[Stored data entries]
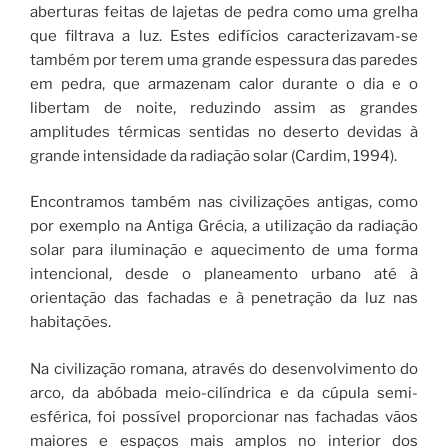
aberturas feitas de lajetas de pedra como uma grelha
que filtrava a luz. Estes edifícios caracterizavam-se
também por terem uma grande espessura das paredes
em pedra, que armazenam calor durante o dia e o
libertam de noite, reduzindo assim as grandes
amplitudes térmicas sentidas no deserto devidas à
grande intensidade da radiação solar (Cardim, 1994).
Encontramos também nas civilizações antigas, como
por exemplo na Antiga Grécia, a utilização da radiação
solar para iluminação e aquecimento de uma forma
intencional, desde o planeamento urbano até à
orientação das fachadas e à penetração da luz nas
habitações.
Na civilização romana, através do desenvolvimento do
arco, da abóbada meio-cilíndrica e da cúpula semi-
esférica, foi possível proporcionar nas fachadas vãos
maiores e espaços mais amplos no interior dos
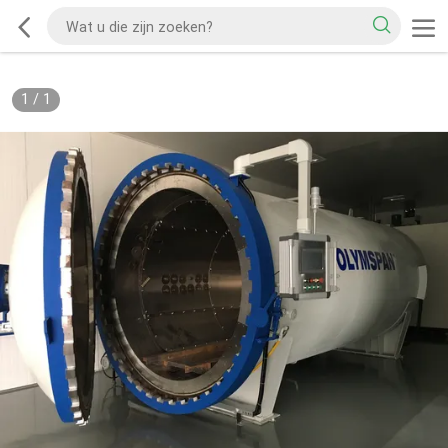
1
/
1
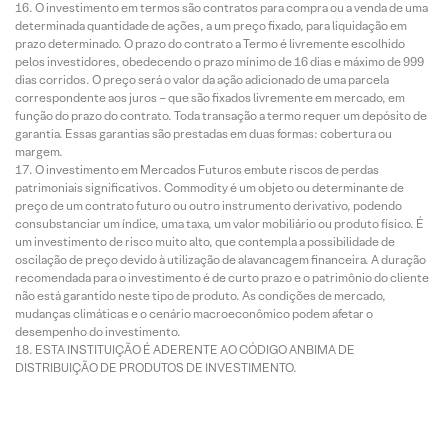
O investimento em termos são contratos para compra ou a venda de uma
determinada quantidade de ações, a um preço fixado, para liquidação em
prazo determinado. O prazo do contrato a Termo é livremente escolhido
pelos investidores, obedecendo o prazo mínimo de 16 dias e máximo de 999
dias corridos. O preço será o valor da ação adicionado de uma parcela
correspondente aos juros – que são fixados livremente em mercado, em
função do prazo do contrato. Toda transação a termo requer um depósito de
garantia. Essas garantias são prestadas em duas formas: cobertura ou
margem.
O investimento em Mercados Futuros embute riscos de perdas
patrimoniais significativos. Commodity é um objeto ou determinante de
preço de um contrato futuro ou outro instrumento derivativo, podendo
consubstanciar um índice, uma taxa, um valor mobiliário ou produto físico. É
um investimento de risco muito alto, que contempla a possibilidade de
oscilação de preço devido à utilização de alavancagem financeira. A duração
recomendada para o investimento é de curto prazo e o patrimônio do cliente
não está garantido neste tipo de produto. As condições de mercado,
mudanças climáticas e o cenário macroeconômico podem afetar o
desempenho do investimento.
ESTA INSTITUIÇÃO É ADERENTE AO CÓDIGO ANBIMA DE
DISTRIBUIÇÃO DE PRODUTOS DE INVESTIMENTO.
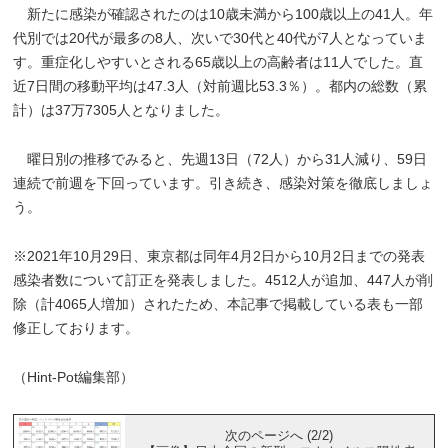
新たに感染が確認されたのは10歳未満から100歳以上の41人。年
代別では20代が最多の8人、次いで30代と40代が7人となっていま
す。重症化しやすいとされる65歳以上の高齢者は11人でした。直
近7日間の移動平均は47.3人（対前週比53.3％）。都内の総数（累
計）は37万7305人となりました。
曜日別の推移でみると、先週13日（72人）から31人減り、59日
連続で前週を下回っています。引き続き、感染対策を徹底しましょ
う。
※2021年10月29日、東京都は同年4月2日から10月2日までの発表
感染者数について訂正を発表しました。4512人が追加、447人が削
除（計4065人増加）されたため、本記事で掲載している表も一部
修正しております。
（Hint-Pot編集部）
次のページへ (2/2)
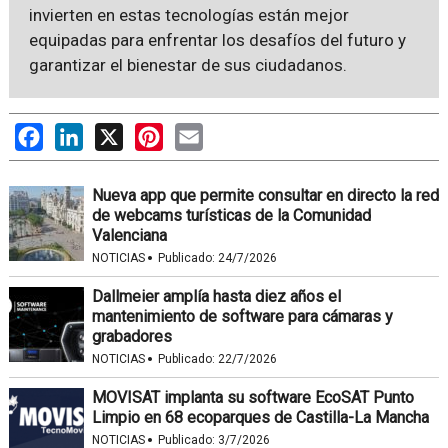
invierten en estas tecnologías están mejor
equipadas para enfrentar los desafíos del futuro y
garantizar el bienestar de sus ciudadanos.
Facebook
LinkedIn
X
Pinterest
Email
Nueva app que permite consultar en directo la red
de webcams turísticas de la Comunidad
Valenciana
·
NOTICIAS
Publicado:
24/7/2026
Dallmeier amplía hasta diez años el
mantenimiento de software para cámaras y
grabadores
·
NOTICIAS
Publicado:
22/7/2026
MOVISAT implanta su software EcoSAT Punto
Limpio en 68 ecoparques de Castilla-La Mancha
·
NOTICIAS
Publicado:
3/7/2026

TASK STATEMENT: Start at the line with "invierten en estas tecnologías están mejor". Give that line and every line after it again, word for word, through the last line above.

RESPONSE:
invierten en estas tecnologías están mejor
equipadas para enfrentar los desafíos del futuro y
garantizar el bienestar de sus ciudadanos.
Facebook
LinkedIn
X
Pinterest
Email
Nueva app que permite consultar en directo la red
de webcams turísticas de la Comunidad
Valenciana
·
NOTICIAS
Publicado:
24/7/2026
Dallmeier amplía hasta diez años el
mantenimiento de software para cámaras y
grabadores
·
NOTICIAS
Publicado:
22/7/2026
MOVISAT implanta su software EcoSAT Punto
Limpio en 68 ecoparques de Castilla-La Mancha
·
NOTICIAS
Publicado:
3/7/2026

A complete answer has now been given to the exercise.